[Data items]

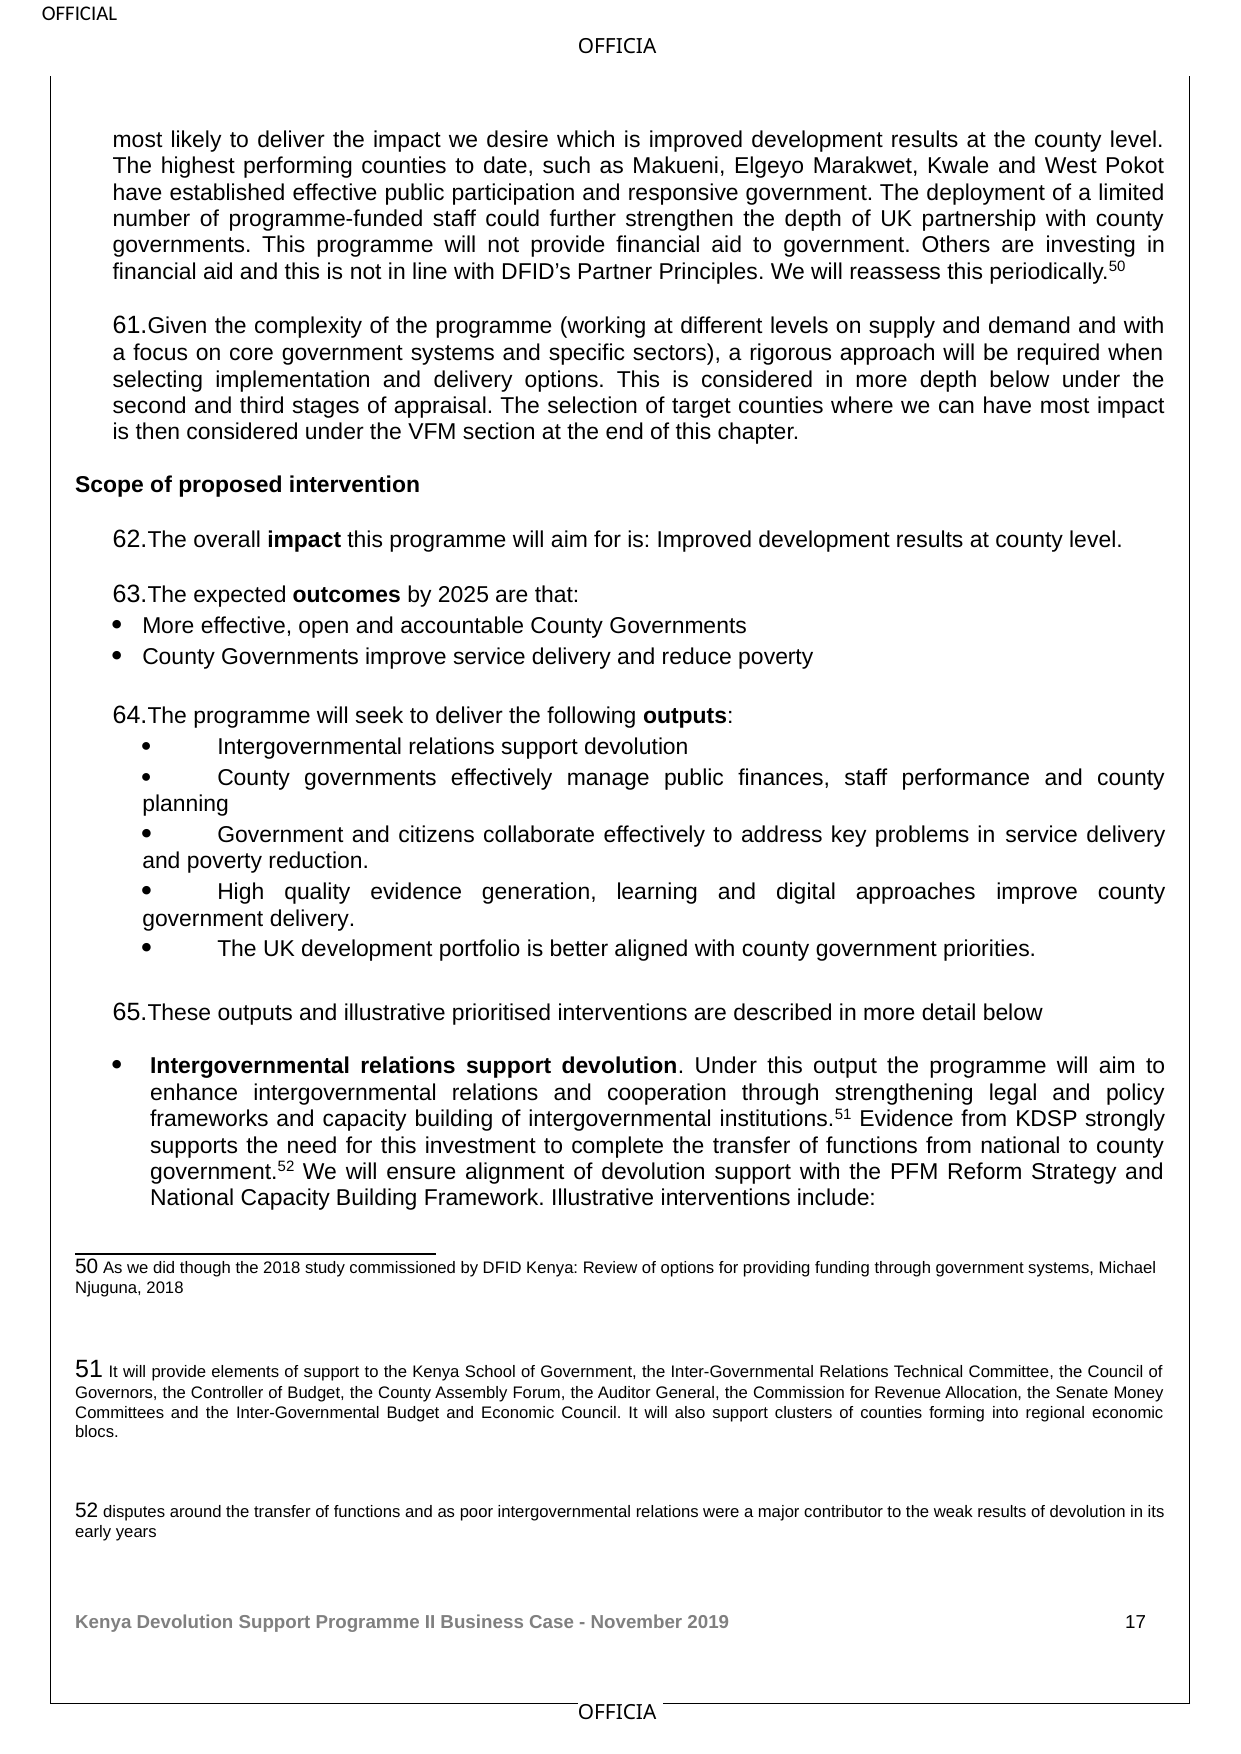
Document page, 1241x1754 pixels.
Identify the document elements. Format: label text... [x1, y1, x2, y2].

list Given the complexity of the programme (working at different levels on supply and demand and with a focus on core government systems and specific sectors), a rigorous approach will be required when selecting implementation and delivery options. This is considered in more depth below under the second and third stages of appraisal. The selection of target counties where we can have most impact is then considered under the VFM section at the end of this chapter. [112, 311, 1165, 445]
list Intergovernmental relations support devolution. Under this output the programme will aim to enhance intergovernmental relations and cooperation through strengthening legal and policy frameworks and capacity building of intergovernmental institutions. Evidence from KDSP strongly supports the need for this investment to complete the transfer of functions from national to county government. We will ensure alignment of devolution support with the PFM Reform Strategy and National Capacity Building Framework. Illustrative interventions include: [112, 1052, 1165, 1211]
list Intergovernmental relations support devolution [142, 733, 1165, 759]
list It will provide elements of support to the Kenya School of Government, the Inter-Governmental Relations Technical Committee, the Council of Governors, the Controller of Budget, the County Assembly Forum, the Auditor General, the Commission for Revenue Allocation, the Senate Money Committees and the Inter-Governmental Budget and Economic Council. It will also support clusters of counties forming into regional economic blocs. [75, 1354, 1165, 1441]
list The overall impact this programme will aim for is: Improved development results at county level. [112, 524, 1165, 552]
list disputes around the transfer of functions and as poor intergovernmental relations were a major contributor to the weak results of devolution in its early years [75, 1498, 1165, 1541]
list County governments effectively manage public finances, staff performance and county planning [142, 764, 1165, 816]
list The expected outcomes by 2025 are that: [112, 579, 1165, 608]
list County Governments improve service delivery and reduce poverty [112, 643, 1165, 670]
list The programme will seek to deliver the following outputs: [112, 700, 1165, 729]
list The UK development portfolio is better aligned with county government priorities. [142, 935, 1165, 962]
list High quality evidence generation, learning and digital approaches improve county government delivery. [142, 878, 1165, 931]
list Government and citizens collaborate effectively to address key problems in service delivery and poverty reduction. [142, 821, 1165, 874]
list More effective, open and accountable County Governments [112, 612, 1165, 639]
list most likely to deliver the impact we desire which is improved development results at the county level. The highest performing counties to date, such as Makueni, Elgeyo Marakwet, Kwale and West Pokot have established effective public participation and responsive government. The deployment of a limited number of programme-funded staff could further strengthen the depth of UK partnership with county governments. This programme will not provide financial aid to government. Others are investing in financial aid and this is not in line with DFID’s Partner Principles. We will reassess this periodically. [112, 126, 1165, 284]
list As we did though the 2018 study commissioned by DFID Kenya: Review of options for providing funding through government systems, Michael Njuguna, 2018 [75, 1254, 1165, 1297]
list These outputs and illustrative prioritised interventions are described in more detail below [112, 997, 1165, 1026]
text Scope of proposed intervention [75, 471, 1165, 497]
...
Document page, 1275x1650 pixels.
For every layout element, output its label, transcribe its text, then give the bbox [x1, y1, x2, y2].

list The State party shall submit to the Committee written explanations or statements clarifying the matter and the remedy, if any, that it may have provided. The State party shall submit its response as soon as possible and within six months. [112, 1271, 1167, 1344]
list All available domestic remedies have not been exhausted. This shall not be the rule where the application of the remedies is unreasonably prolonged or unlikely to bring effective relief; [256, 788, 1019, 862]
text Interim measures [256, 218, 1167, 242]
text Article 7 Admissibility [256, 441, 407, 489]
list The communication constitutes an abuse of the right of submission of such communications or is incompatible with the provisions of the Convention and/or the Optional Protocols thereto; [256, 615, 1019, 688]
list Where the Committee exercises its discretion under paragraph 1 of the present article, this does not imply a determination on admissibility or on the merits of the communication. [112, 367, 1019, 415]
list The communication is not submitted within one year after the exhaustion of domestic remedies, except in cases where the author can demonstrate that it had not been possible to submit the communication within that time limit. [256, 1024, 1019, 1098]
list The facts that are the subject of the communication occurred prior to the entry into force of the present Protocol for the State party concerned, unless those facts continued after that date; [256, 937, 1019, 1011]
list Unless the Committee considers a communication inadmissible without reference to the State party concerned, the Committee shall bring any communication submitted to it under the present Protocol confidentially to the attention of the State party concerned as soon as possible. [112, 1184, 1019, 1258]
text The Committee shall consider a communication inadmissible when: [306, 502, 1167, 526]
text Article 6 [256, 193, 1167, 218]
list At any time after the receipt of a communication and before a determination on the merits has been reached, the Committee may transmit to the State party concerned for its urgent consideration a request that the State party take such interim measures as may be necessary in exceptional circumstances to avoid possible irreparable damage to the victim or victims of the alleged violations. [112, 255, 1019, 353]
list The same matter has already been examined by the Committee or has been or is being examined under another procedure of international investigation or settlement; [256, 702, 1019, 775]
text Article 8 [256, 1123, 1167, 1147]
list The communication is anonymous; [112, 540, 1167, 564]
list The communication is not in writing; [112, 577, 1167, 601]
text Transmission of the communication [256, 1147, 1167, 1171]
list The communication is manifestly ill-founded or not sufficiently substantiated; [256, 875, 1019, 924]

— Exercise task —
Output the lines of the listing running from the line containing "Document page, 1275x1650 pixels." through the line containing "For every layout", both included, as a JSON list of strings with one string per line and blank lines left out.

— In response —
[
  "Document page, 1275x1650 pixels.",
  "For every layout element, output its label, transcribe its text, then give the bbox [x1, y1, x2, y2]."
]